Russland lockt mit bis zu 257 Euro pro Tag
Bei einem Besuch in Kaliningrad zum landesweiten Schulbeginn hatte der russische Präsident Wladimir Putin Anfang September betont, dass Schulen sowohl in Russland als auch in den besetzten Gebieten der Ukraine künftig Geschichte nach Kremlauffassung unterrichten sollen. In seiner "Unterrichtsstunde" für ausgewählte Schüler bekräftigte Putin unter anderem seine Behauptung, Russland sei gezwungen gewesen, in die Ukraine einzumarschieren, um die russischsprachige Bevölkerung im östlichen Teil des Landes zu verteidigen.
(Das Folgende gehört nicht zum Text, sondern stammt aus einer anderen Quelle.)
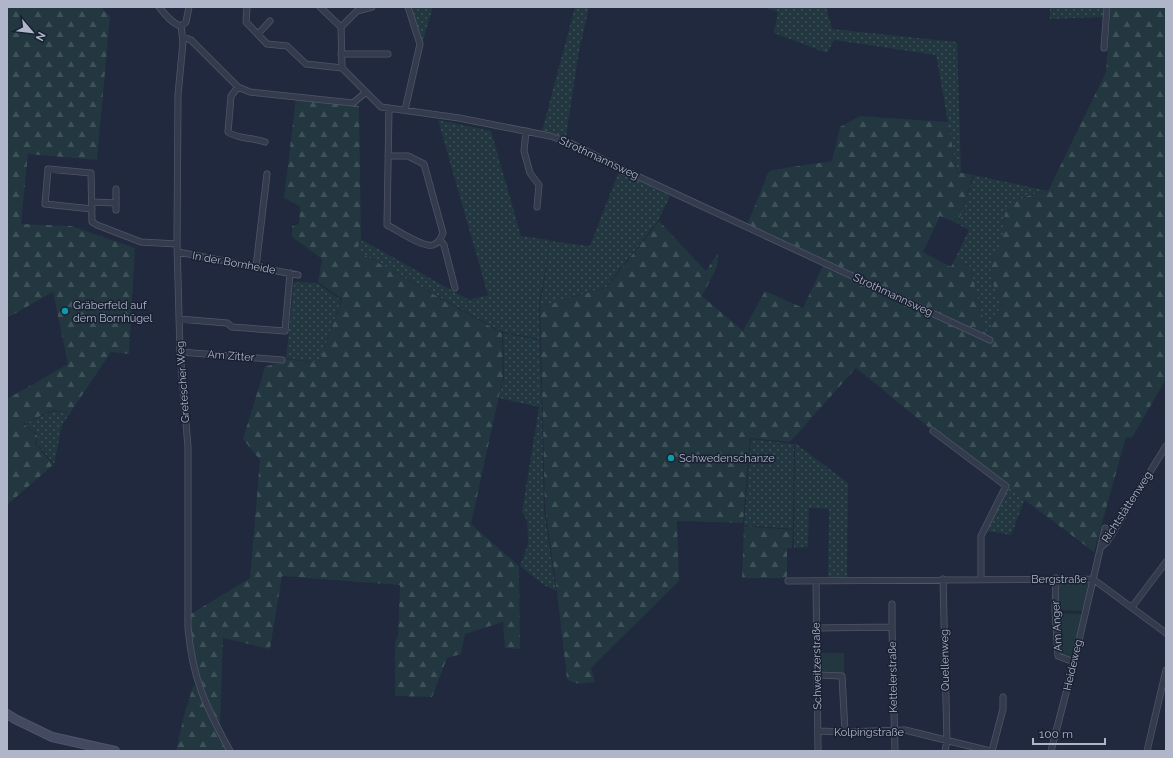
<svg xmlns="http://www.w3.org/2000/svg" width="1173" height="758" font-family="Raleway,sans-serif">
  <defs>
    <pattern id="grass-dots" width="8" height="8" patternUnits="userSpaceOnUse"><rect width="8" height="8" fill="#22373f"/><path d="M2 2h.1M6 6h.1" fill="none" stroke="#405259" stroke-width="1.8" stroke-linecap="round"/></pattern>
    <pattern id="forest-firs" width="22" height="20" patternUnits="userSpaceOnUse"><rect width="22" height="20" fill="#22373f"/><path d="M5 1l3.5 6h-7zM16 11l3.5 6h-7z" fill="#405259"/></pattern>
  </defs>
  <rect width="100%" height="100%" fill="#20293e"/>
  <path fill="url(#grass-dots)" d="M412 7H433L422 44Z
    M575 7H589L579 51 566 137 542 131Z
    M763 7H826L832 29 957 42 961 172H957L936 55 834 40 827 53 774 33 778 12Z
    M1050 7H1103V17L1050 19Z
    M438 120 491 131 521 236 550 240 539 307 540 339 502 332 357 251 362 240 469 300 488 295Z
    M619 171 670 196 658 221 606 287 540 307 550 241 590 246Z
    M974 175 1048 191 1025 196 1004 216 1003 237 1000 248 991 262 992 281 1001 305 987 335 970 266 955 259 969 230 958 224Z
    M294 282 317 283 341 300 319 363 286 358Z
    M503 333 540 340 544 509 556 591 544 585 520 566 528 544 527 520 522 512 539 407 499 398 504 377Z
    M53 411 70 413 62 425 54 464 36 443 39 436 24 424Z
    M751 439 794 444 793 529 744 525Z
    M795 443 848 483 847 577H828L829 509 809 508 808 547 794 548Z
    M1006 486 1025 499 1011 535 986 531Z"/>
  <path fill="url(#forest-firs)" d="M7 7H101L110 16 97 160 28 154 21 224 71 226 135 248 129 354 111 352 70 413 53 410 23 424 38 436 35 443 53 465 7 505V399L68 364 53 292 7 318Z
    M1111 7H1166V379L1132 438 1126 437 1094 552 933 431 856 368 790 442 750 438 743 523 677 521 679 581 591 668 595 682C584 683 576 686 567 679L557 592 545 508 540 307 607 287 659 221 706 271 718 253 717 267 702 296 743 331 765 291 803 308 823 265 985 340 1001 305C997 295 987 271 991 261 995 253 1000 248 1002 239 1004 232 1002 225 1004 218 1007 198 1032 195 1048 191L1106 72Z
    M296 98 359 106 361 240 357 251 502 333 503 378 471 524 519 566 520 649 505 648 503 622 465 634 461 654 447 658 432 697 395 696V642L398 636 400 585 282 576 270 649 223 638 220 727C209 702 197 676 193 648 191 637 192 625 191 614L250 578 260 460 243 439 265 367 286 359 319 363 342 299 318 282 322 259 292 237V226L299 224 300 206 284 198Z
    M860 116 948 122 957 172 973 175 958 224 940 216 923 252 951 267 955 259 970 266 987 335 747 225 768 173 772 170 832 161 840 127Z
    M744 526 793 530 792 548H787V578H742Z
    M194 684 226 751H176L184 715Z"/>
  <path fill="#22373f" d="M1060 580H1090L1083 611 1058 610Z
    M1058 613 1083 614 1072 661 1059 656Z
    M820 653H844V673H820Z"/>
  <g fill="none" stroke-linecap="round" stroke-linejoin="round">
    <g stroke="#4f5668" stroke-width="7">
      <path id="street" d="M159 7C165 14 172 24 181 26
        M247 7 246 22 267 44 287 46 306 64 342 68
        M320 7 341 27 342 68 366 92
        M181 26 183 42 178 95 177 244 180 352 188 447V627C192 678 206 707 230 751
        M181 26 186 22 189 7
        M341 27 357 11 372 7
        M258 34 270 21
        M183 37 191 40 238 87 250 92 353 103 366 92 381 107 459 118 550 136 568 142 622 169 990 340
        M1104 48 1107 7
        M341 54H388
        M238 87 231 96 228 132C239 140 253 137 265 142
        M405 110 420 44 408 7
        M526 131 524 151 530 173 539 185 537 207
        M388 156H408L424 164 443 233C441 238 439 243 433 245 423 248 397 230 387 225L389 108
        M92 202 116 203
        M92 209 45 204 48 169 91 173 92 222 97 225 141 242 177 244
        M116 210V189
        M440 240 444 245 455 288
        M178 252 298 275
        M256 267 267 174
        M179 319 227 323 232 327 285 331 290 273
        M180 352 282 360
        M933 431 1006 486 981 536V579
        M1101 547 1107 542 1166 446
        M1056 578 1055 611 1058 656 1074 662
        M943 579 947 741 945 751
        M788 581 1093 579 1166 633
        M816 581 818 751
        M892 604V627L895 751
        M1132 607 1166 562
        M816 628 892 627
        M817 675 842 676 845 732
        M818 731 845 732 905 730 990 751
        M992 751 1003 709V697
        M1051 751 1074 662 1105 528
        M1147 751 1166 670"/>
    </g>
    <g stroke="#4f5668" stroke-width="10">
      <path id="secondary" d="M7 714 15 719 52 737 115 751"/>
    </g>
    <use href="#street" stroke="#343b4d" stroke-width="5.5"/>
    <use href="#secondary" stroke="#424961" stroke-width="8"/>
  </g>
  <g fill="#0f9aa8" stroke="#192032" stroke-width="1.5">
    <circle cx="65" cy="311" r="4"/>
    <circle cx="671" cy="458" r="4"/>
  </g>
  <g text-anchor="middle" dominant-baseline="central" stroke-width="3" stroke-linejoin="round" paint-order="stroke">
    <g font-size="11" fill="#afb6c9" stroke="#192032">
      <text transform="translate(599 158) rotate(25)">Strothmannsweg</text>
      <text transform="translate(234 263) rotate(10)">In der Bornheide</text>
      <text transform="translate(893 295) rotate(25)">Strothmannsweg</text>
      <text transform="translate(231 356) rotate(4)">Am Zitter</text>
      <text transform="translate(183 382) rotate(-94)">Gretescher Weg</text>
      <text transform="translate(1127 507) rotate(-57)">Richtstättenweg</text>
      <text x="1059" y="579">Bergstraße</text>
      <text transform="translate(1057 626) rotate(-93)">Am Anger</text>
      <text transform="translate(945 660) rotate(-91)">Quellenweg</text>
      <text transform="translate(1073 665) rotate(-77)">Heideweg</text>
      <text transform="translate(817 666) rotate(-91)">Schweitzerstraße</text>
      <text transform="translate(893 677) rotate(-91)">Kettelerstraße</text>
      <text x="869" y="732">Kolpingstraße</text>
    </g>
    <g font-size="11" fill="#afb6c9" stroke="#192032" text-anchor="start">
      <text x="73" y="305">Gräberfeld auf<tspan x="73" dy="13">dem Bornhügel</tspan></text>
      <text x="679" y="458">Schwedenschanze</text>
    </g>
  </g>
  <rect width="1173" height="758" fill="none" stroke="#afb6c9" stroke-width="16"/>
  <g transform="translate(32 32) rotate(118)" stroke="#192032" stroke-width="3" paint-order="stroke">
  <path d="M0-3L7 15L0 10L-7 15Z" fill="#afb6c9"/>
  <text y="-6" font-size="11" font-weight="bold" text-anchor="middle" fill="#afb6c9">N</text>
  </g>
  <path d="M1033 738v6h72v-6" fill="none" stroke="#afb6c9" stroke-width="2"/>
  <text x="1039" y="738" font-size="12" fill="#afb6c9" stroke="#192032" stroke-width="3" paint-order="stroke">100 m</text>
</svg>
Russische Medien berichten immer wieder davon, dass Pädagogen aus Russland aufgerufen werden, auf "Dienstreise" in die besetzten Gebiete der Ukraine zu gehen. Die Lehrer werden demnach mit hohen Gehältern gelockt. So ist in einem Bericht des Nachrichtenportals "Ura.ru" von einem Tageslohn von insgesamt 8.480 Rubeln (umgerechnet ca. 140 Euro) die Rede. Das Medium beruft sich nach eigenen Angaben auf einen Aufruf des Bildungsministeriums, der in den Schulen der sibirischen Stadt Kurgan verteilt worden sein soll. Außerdem würden Unterkunftskosten in Höhe von bis zu 7.210 Rubeln pro Tag (circa 117 Euro) übernommen, heißt es im Artikel. Zum Vergleich: Nach offiziellen Angaben verdient man in Russland als Lehrer im Schnitt rund 46.000 Rubel (750 Euro) - pro Monat.